### Exercise aim
Look through the data below and extract, unchanged, the lines from the one that contains "Do not breathe" to the one that contains "Ground/bond container and", both included.

### Given data
•••

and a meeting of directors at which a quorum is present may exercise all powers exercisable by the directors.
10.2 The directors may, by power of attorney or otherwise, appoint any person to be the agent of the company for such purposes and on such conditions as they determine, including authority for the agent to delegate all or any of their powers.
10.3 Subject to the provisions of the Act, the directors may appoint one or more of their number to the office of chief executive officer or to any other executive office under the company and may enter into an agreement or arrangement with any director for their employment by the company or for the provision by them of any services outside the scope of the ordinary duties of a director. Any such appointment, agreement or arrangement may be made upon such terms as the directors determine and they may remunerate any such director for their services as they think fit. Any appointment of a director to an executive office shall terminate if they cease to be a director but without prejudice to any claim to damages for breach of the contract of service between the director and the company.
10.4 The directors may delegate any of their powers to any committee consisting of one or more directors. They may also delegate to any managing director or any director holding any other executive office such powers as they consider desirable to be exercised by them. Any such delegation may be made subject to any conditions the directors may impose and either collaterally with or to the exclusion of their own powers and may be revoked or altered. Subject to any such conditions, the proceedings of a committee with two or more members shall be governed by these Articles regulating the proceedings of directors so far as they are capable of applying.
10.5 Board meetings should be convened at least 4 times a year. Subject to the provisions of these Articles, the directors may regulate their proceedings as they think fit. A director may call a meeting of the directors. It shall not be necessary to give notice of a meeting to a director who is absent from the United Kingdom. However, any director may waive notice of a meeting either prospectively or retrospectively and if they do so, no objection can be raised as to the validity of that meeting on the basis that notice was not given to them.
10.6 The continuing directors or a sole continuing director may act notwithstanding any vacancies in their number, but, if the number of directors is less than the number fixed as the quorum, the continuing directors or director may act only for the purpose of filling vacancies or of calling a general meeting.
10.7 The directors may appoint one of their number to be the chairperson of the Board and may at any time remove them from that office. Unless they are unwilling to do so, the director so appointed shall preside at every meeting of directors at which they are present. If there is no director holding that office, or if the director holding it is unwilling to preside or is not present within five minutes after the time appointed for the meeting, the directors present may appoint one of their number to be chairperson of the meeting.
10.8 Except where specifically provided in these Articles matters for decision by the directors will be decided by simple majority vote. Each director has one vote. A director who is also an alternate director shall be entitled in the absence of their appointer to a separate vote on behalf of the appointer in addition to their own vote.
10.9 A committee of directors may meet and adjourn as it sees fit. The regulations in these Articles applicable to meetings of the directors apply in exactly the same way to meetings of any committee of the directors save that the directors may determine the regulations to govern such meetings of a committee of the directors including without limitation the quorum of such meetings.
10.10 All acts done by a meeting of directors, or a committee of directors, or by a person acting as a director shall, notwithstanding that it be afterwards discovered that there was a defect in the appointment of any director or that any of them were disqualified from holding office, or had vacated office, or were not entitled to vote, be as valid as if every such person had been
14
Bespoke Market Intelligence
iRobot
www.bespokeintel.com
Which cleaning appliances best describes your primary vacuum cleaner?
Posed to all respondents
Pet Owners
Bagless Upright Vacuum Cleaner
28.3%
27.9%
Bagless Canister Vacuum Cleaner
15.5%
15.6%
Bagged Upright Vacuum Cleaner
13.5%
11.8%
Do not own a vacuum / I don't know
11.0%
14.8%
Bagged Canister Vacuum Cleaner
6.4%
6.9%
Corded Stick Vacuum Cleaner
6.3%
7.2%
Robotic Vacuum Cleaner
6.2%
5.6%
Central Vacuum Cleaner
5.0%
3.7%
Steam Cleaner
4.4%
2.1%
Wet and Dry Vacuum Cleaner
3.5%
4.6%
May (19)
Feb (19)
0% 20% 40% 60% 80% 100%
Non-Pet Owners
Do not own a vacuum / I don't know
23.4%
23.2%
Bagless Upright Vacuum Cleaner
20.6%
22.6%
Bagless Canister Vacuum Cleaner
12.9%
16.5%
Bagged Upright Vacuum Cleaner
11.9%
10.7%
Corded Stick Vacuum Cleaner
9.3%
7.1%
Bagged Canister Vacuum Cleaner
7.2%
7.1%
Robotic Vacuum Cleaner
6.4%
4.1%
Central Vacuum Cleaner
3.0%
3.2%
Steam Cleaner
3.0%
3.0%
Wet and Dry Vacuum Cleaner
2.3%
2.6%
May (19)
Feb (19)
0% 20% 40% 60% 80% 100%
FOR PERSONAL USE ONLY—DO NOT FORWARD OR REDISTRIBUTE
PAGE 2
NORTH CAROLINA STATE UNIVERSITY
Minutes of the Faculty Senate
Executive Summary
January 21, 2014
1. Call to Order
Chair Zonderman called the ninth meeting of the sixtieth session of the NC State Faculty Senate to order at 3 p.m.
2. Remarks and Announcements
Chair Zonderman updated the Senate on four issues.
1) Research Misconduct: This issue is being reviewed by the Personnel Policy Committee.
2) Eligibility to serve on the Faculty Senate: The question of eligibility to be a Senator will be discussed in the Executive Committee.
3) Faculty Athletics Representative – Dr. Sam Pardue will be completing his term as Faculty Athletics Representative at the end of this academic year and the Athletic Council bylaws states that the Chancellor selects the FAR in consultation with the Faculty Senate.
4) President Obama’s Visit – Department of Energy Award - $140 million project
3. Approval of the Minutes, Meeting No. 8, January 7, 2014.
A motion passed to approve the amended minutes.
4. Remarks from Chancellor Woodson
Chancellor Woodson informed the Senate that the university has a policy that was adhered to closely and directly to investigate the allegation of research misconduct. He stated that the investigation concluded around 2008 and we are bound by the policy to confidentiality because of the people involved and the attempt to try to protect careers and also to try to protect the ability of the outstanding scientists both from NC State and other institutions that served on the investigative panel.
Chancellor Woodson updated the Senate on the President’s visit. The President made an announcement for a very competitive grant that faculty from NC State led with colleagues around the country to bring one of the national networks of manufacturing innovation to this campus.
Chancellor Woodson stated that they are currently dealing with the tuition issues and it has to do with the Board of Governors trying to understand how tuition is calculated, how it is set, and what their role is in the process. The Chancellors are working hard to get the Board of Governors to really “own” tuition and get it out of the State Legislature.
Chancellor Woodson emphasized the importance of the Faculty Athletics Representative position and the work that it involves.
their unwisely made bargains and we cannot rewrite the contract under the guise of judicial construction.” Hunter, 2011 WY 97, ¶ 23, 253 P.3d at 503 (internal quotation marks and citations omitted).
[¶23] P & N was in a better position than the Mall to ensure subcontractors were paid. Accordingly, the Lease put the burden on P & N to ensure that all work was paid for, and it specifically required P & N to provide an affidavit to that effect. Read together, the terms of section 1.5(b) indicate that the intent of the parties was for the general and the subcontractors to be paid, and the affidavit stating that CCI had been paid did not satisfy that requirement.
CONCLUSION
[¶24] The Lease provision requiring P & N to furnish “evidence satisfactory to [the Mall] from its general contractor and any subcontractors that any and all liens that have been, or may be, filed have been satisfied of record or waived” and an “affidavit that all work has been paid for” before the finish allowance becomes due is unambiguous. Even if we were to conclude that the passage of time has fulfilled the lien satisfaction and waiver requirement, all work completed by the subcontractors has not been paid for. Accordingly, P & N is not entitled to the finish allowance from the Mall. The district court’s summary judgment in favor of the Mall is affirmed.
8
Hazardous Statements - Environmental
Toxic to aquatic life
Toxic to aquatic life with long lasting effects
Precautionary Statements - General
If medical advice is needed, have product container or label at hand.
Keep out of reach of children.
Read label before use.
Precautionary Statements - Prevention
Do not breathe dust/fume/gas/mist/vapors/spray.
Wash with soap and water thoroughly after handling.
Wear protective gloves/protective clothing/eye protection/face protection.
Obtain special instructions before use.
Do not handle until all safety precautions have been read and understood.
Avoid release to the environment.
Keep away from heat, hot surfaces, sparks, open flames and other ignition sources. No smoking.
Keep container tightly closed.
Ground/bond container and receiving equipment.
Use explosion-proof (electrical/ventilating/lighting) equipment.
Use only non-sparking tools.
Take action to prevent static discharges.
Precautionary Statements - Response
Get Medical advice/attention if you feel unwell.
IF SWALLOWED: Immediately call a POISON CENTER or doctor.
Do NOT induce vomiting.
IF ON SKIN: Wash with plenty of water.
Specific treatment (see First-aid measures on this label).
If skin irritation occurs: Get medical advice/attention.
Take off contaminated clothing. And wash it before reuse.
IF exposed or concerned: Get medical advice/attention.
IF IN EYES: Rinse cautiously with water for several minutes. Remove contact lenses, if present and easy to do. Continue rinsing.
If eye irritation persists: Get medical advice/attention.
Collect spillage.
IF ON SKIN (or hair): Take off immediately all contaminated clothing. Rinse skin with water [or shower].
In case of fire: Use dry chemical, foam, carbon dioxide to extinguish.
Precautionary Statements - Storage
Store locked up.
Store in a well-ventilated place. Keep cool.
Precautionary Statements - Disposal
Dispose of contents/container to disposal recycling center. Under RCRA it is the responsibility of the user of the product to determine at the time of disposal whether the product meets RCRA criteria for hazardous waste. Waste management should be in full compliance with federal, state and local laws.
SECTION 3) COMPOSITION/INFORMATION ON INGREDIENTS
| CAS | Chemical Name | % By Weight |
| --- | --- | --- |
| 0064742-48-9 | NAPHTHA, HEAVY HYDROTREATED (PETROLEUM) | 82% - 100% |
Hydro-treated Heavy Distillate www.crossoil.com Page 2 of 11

•••

### Output for this exercise
Do not breathe dust/fume/gas/mist/vapors/spray.
Wash with soap and water thoroughly after handling.
Wear protective gloves/protective clothing/eye protection/face protection.
Obtain special instructions before use.
Do not handle until all safety precautions have been read and understood.
Avoid release to the environment.
Keep away from heat, hot surfaces, sparks, open flames and other ignition sources. No smoking.
Keep container tightly closed.
Ground/bond container and receiving equipment.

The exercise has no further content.